* _Excerpt_:
+---+

Sunday night I saw Céu, a singer who is one of the exponents of the kind of electronic-roots hybrids now coming out of Brasil. She does a very contemporary kind of music that’s informed by a myriad of historical (mostly Brazilian) styles. The band was, like Caetano’s, minimal — bass, drums, keyboards, and a guy who played samples by using discs as a DJ might… but in this case he played the discs manually, triggering sounds off his laptop. In the last few years she’s gotten hugely popular — well, everywhere except the USA. I expect that might change soon.
I recently got an email from Annie-B Parson, the choreographer/director who helped on my last tour. She’s in France, where The Anticodes Festival is funding development of a new show by her group Big Dance Theater, and the company is touring their previous show. She said some of her choreographer/dancer pals were upset at Tino Sehgal’s piece that just closed at the Guggenheim. To some of these folks, it seemed like “cheating” — the idea of putting a theatrical/performance/dance work (it is choreographed, in a way) into what is certainly a more financially lucrative context. A museum presumably pays more than doing a similar show at Dance Theater Workshop or The Kitchen.
Of course, Sehgal’s piece is somewhat conceived specifically for museums and art spaces — I saw it at the ICA in London, another art space which, like the Guggenheim, was emptied out to become a rambling shell expressly for this performance piece. It’s true this particular piece wouldn’t work on a conventional, theatrical proscenium stage — but in quite a few alternative performance venues it wouldn’t be too much out of place.

+---+

* _Listed entries_:
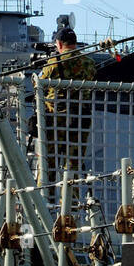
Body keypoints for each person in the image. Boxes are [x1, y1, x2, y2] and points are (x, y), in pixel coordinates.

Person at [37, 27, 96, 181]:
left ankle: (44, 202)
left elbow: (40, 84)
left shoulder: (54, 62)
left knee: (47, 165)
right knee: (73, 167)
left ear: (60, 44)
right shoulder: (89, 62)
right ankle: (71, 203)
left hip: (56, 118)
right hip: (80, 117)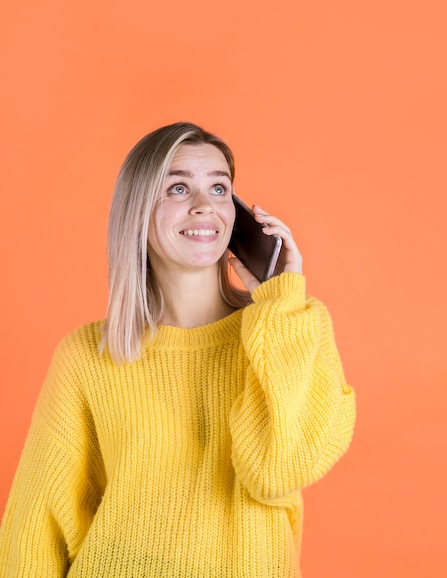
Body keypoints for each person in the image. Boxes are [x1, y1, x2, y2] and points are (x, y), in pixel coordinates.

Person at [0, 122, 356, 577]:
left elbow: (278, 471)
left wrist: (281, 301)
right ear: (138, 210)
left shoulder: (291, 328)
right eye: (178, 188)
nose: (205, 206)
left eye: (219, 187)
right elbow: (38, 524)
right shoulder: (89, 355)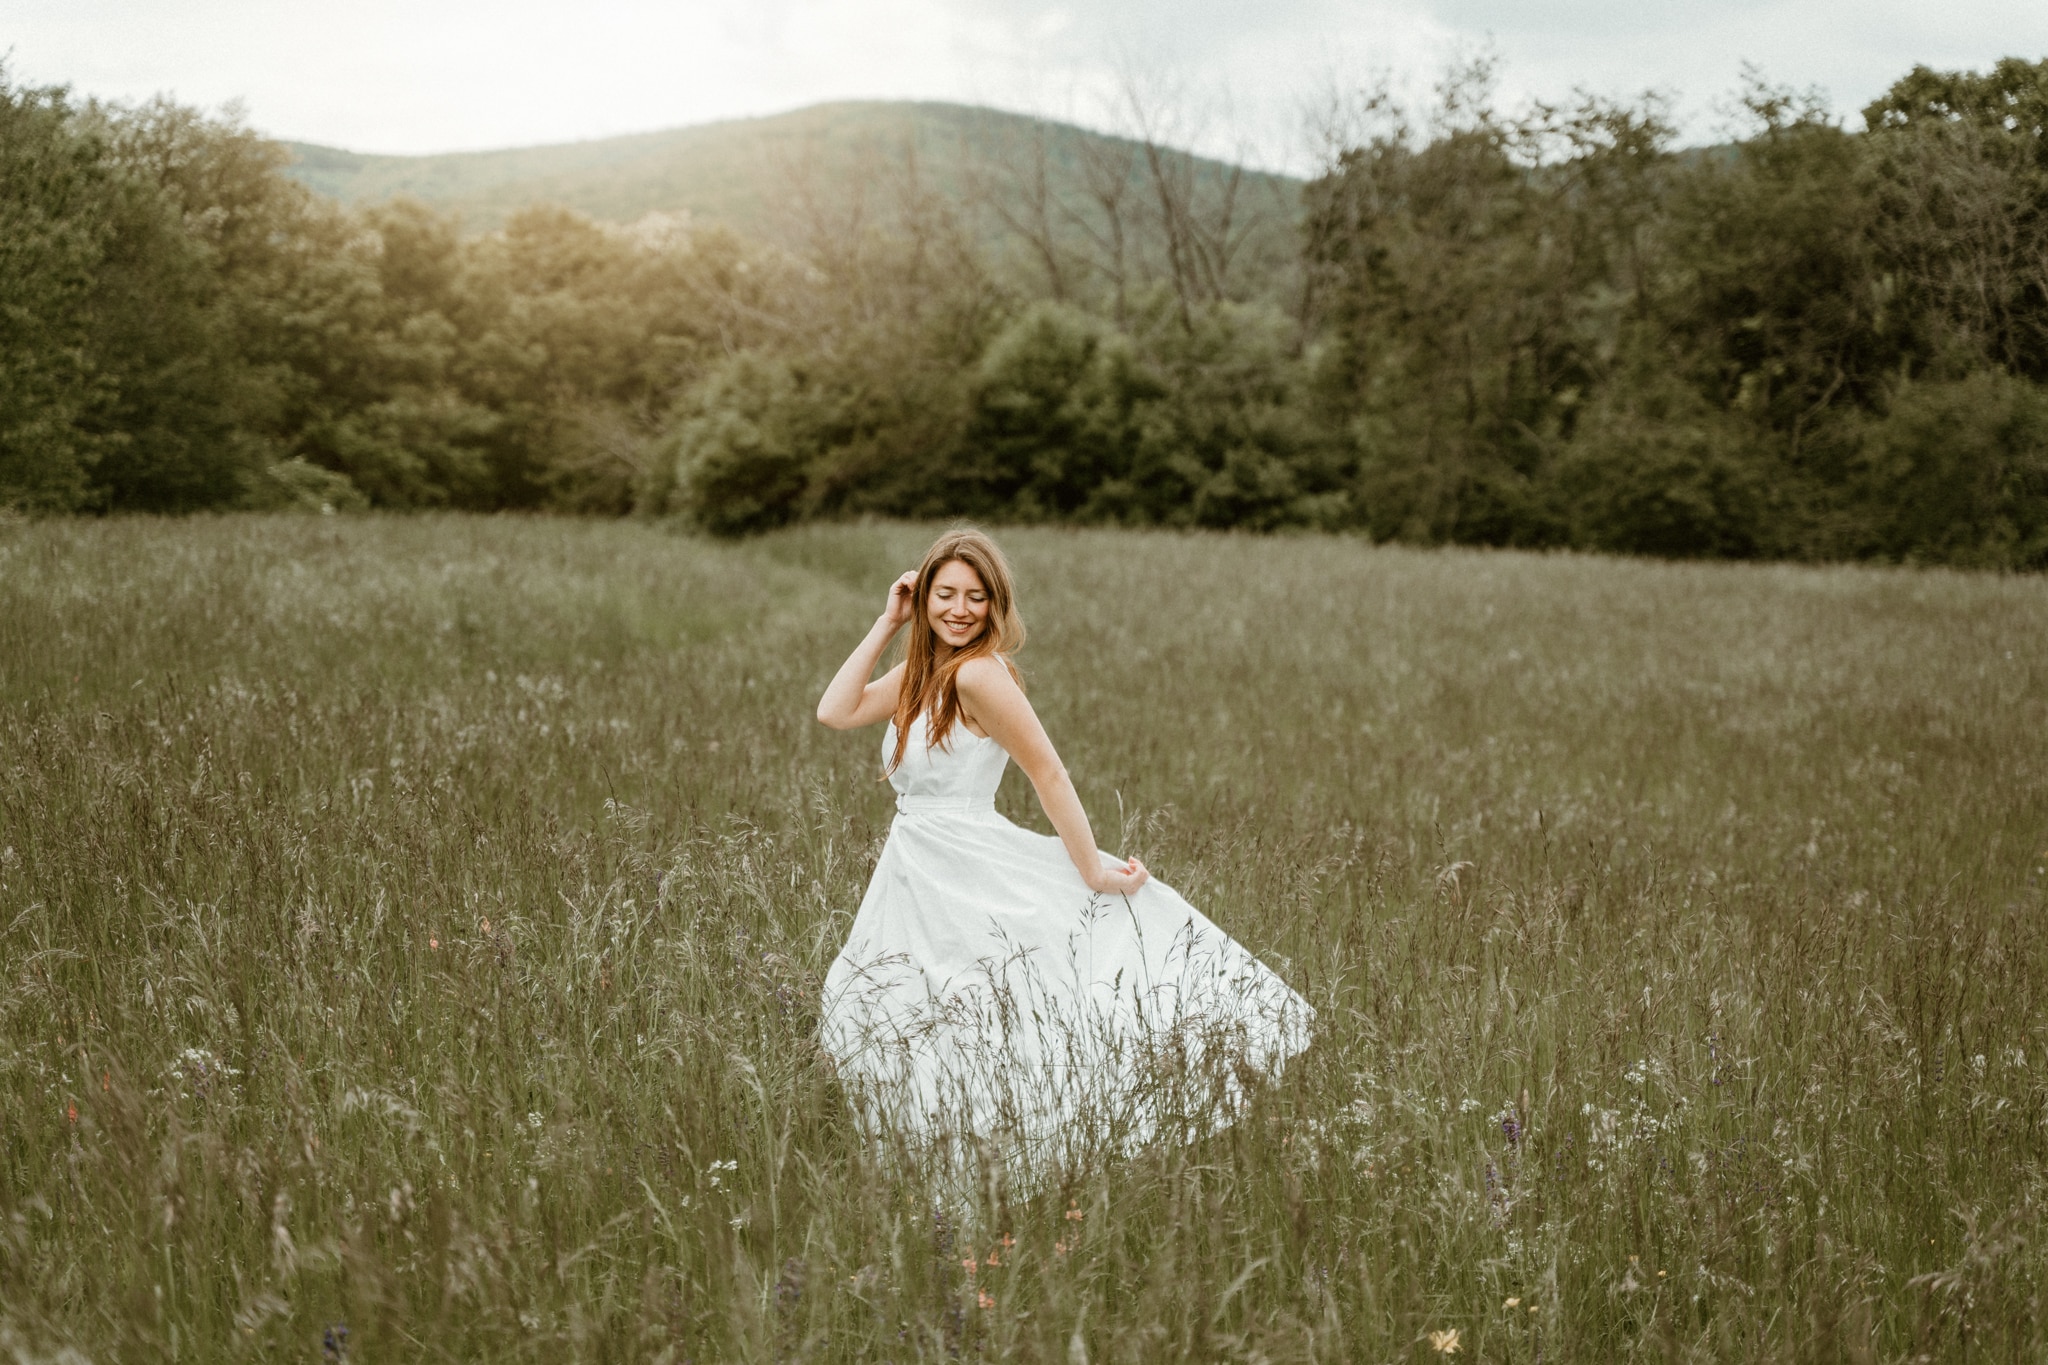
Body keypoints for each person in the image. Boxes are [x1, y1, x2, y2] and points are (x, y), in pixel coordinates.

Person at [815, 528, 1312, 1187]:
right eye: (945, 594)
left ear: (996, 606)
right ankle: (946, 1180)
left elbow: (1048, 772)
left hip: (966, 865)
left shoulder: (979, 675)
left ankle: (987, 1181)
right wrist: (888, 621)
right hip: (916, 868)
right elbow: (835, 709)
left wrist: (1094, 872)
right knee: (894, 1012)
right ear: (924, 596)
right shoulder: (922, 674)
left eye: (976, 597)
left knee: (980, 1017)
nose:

+---+

* _What to produce_:
Repeat word for word the part of the passage about Céu and Tino Sehgal that starts at "Of course, Sehgal’s" and stops after "out of place.".

* _Response area_:
Of course, Sehgal’s piece is somewhat conceived specifically for museums and art spaces — I saw it at the ICA in London, another art space which, like the Guggenheim, was emptied out to become a rambling shell expressly for this performance piece. It’s true this particular piece wouldn’t work on a conventional, theatrical proscenium stage — but in quite a few alternative performance venues it wouldn’t be too much out of place.